Read through the data and report every line in which the word "Declaración" occurs.

» PROVIDED RECORDS:

%%

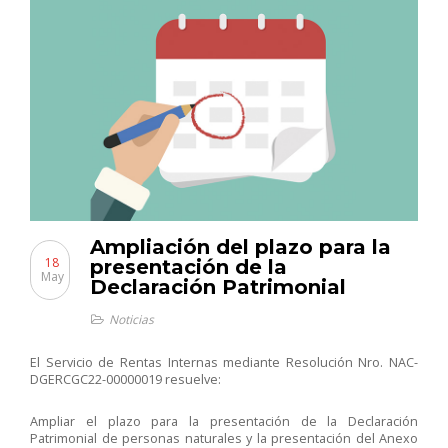
Ampliación del plazo para la
18
presentación de la
May
Declaración Patrimonial
Noticias
El Servicio de Rentas Internas mediante Resolución Nro. NAC-
DGERCGC22-00000019 resuelve:
Ampliar el plazo para la presentación de la Declaración
Patrimonial de personas naturales y la presentación del Anexo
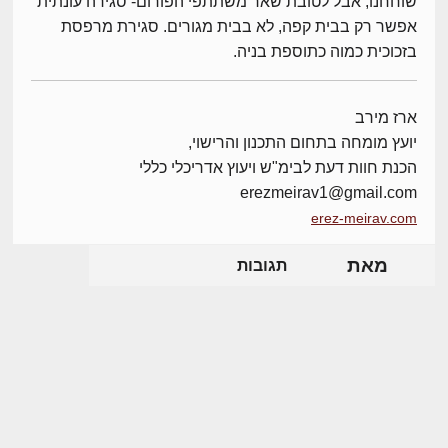
שוחחנו, אבל לטובת שאר משתתפי הפורום- סגירה עונתית
אפשר רק בבית קפה, לא בבית מגורים. סגירת מרפסת
בזכוכית כמוה כתוספת בניה.
ארז מירב
יועץ מומחה בתחום התכנון והרישוי,
הכנת חוות דעת לבימ"ש ויעוץ אדריכלי כללי
erezmeirav1@gmail.com
erez-meirav.com
מאת
תגובות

%%

» PROBLEM SOLUTION:
Declaración Patrimonial
Ampliar el plazo para la presentación de la Declaración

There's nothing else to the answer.